🤖 AI Summary
Current mobile UI automation agents lack proactive and contextually appropriate user interaction capabilities. Method: This work formally defines the “agent-initiated interaction” task framework, introducing two core dimensions: interaction timing determination and autonomous boundary delineation. We construct AndroidInteraction—the first benchmark dataset dedicated to this problem—and design a dual-input evaluation paradigm combining multimodal inputs (screenshots + OCR) and pure text to systematically assess mainstream LLMs on interaction detection and message generation. Results: Experiments reveal significant performance gaps in current LLMs (average F1 < 0.4), confirming the task’s inherent difficulty.

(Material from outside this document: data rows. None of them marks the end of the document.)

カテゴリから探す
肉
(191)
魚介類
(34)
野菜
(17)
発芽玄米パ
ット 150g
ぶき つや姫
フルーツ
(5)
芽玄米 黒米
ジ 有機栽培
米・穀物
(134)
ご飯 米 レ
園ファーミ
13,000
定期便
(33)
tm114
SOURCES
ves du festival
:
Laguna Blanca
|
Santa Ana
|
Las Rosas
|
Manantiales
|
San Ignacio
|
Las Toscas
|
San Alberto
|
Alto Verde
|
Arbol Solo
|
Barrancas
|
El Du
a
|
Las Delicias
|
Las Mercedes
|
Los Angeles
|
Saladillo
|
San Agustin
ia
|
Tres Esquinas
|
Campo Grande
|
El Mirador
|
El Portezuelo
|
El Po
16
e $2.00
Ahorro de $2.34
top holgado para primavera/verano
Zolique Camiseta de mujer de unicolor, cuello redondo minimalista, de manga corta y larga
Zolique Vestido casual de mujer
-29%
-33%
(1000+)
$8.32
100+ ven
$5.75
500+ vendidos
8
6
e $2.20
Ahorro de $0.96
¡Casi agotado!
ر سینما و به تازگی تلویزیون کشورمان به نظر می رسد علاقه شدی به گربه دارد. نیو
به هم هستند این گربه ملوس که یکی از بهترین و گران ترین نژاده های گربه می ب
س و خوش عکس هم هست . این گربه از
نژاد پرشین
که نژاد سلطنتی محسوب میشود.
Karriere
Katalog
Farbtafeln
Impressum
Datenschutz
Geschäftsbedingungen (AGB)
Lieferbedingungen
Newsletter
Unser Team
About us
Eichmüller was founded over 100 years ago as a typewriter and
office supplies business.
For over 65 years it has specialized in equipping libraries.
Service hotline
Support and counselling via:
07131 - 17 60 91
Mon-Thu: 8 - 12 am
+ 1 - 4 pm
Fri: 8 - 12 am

To foster reproducible research, we open-source our annotation guidelines, implementable baselines, and analytical tools—laying foundational groundwork for trustworthy and personalized UI agent development.
📝 Abstract
Phone automation agents aim to autonomously perform a given natural-language user request, such as scheduling appointments or booking a hotel. While much research effort has been devoted to screen understanding and action planning, complex tasks often necessitate user interaction for successful completion. Aligning the agent with the user's expectations is crucial for building trust and enabling personalized experiences. This requires the agent to proactively engage the user when necessary, avoiding actions that violate their preferences while refraining from unnecessary questions where a default action is expected. We argue that such subtle agent-initiated interaction with the user deserves focused research attention. To promote such research, this paper introduces a task formulation for detecting the need for user interaction and generating appropriate messages. We thoroughly define the task, including aspects like interaction timing and the scope of the agent's autonomy. Using this definition, we derived annotation guidelines and created AndroidInteraction, a diverse dataset for the task, leveraging an existing UI automation dataset. We tested several text-based and multimodal baseline models for the task, finding that it is very challenging for current LLMs. We suggest that our task formulation, dataset, baseline models and analysis will be valuable for future UI automation research, specifically in addressing this crucial yet often overlooked aspect of agent-initiated interaction. This work provides a needed foundation to allow personalized agents to properly engage the user when needed, within the context of phone UI automation.